I'm quite easy with that, I expect I may be fairly unique in being across processing in ruby/python/java. Years ago I wrote plugins for JEdit, that would run all three. Some of my commando files here http://community.jedit.org/?q=filestore/browse/20

jeremydouglass commented 4 years ago

Cool. I know that I've said it before, but I wish that we could get a Ruby mode application into the Processing Google Summer of Code project. I feel like deploying JRubyArt through the cross-platform app infrastructure and contribution manager would really lower the barrier to adoption.

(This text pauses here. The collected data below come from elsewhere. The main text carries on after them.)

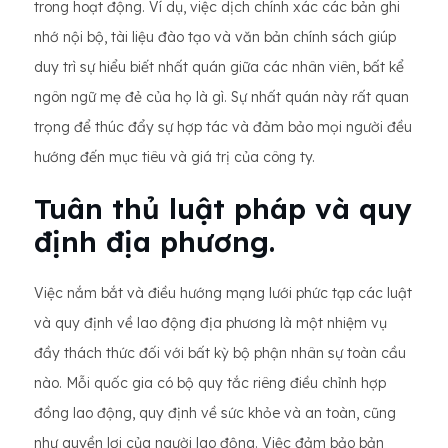
trong hoạt động. Ví dụ, việc dịch chính xác các bản ghi
nhớ nội bộ, tài liệu đào tạo và văn bản chính sách giúp
duy trì sự hiểu biết nhất quán giữa các nhân viên, bất kể
ngôn ngữ mẹ đẻ của họ là gì. Sự nhất quán này rất quan
trọng để thúc đẩy sự hợp tác và đảm bảo mọi người đều
hướng đến mục tiêu và giá trị của công ty.
Tuân thủ luật pháp và quy
định địa phương.
Việc nắm bắt và điều hướng mạng lưới phức tạp các luật
và quy định về lao động địa phương là một nhiệm vụ
đầy thách thức đối với bất kỳ bộ phận nhân sự toàn cầu
nào. Mỗi quốc gia có bộ quy tắc riêng điều chỉnh hợp
đồng lao động, quy định về sức khỏe và an toàn, cũng
như quyền lợi của người lao động. Việc đảm bảo bản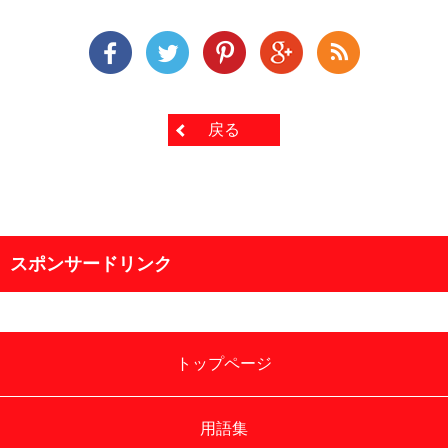
戻る
スポンサードリンク
トップページ
用語集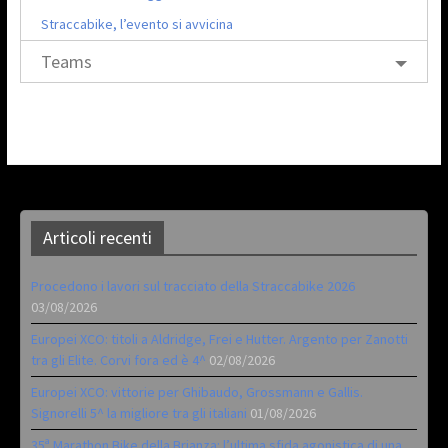
Straccabike, l’evento si avvicina
Teams
Articoli recenti
Procedono i lavori sul tracciato della Straccabike 2026
03/08/2026
Europei XCO: titoli a Aldridge, Frei e Hutter. Argento per Zanotti
tra gli Elite. Corvi fora ed è 4^
02/08/2026
Europei XCO: vittorie per Ghibaudo, Grossmann e Gallis.
Signorelli 5^ la migliore tra gli italiani
01/08/2026
35ª Marathon Bike della Brianza: l’ultima sfida agonistica di una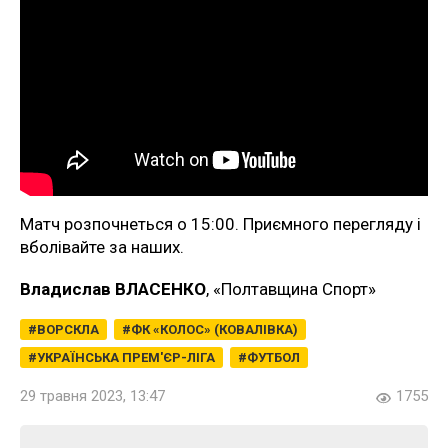
Матч розпочнеться о 15:00. Приємного перегляду і
вболівайте за наших.
Владислав ВЛАСЕНКО
, «Полтавщина Спорт»
ВОРСКЛА
ФК «КОЛОС» (КОВАЛІВКА)
УКРАЇНСЬКА ПРЕМ'ЄР-ЛІГА
ФУТБОЛ
29 травня 2023, 13:47
1755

That said, R mode has not lit the world on fire, so "if you build it" (and make easily available through PDE) alone isn't enough....

jeremydouglass commented 4 years ago

@monkstone -- Would an example file ideally be called:

examples/Ruby/hilbert_curve/hilbert_curve.rb

I seem to recall that Ruby has an underscores and lowercase convention. Not sure if the enclosing folder should match the entrypoint .rb as in Java mode.

monkstone commented 4 years ago

There is no requirement with ruby-processing for the folder to match filename, in the Ruby world it is normal to prefer snakecase over camel case for all but class and module names. The automatic sketch title feature does not work in ruby as the compiled class name (which is why I created sketch_title method to add a title to frame). With ruby I usually put many theme related sketches in a single folder and all these sketches then have access to the enclosed library and data folders.

jeremydouglass commented 4 years ago

Great, thank you. So we could put all the .rb sketch files in one big Ruby folder if we wanted to.

Still, given how many hundreds of tasks there are (potentially), I think we'll use one folder per task -- in case some of them need their own resources, and to keep it roughly parallel with Java and Python modes.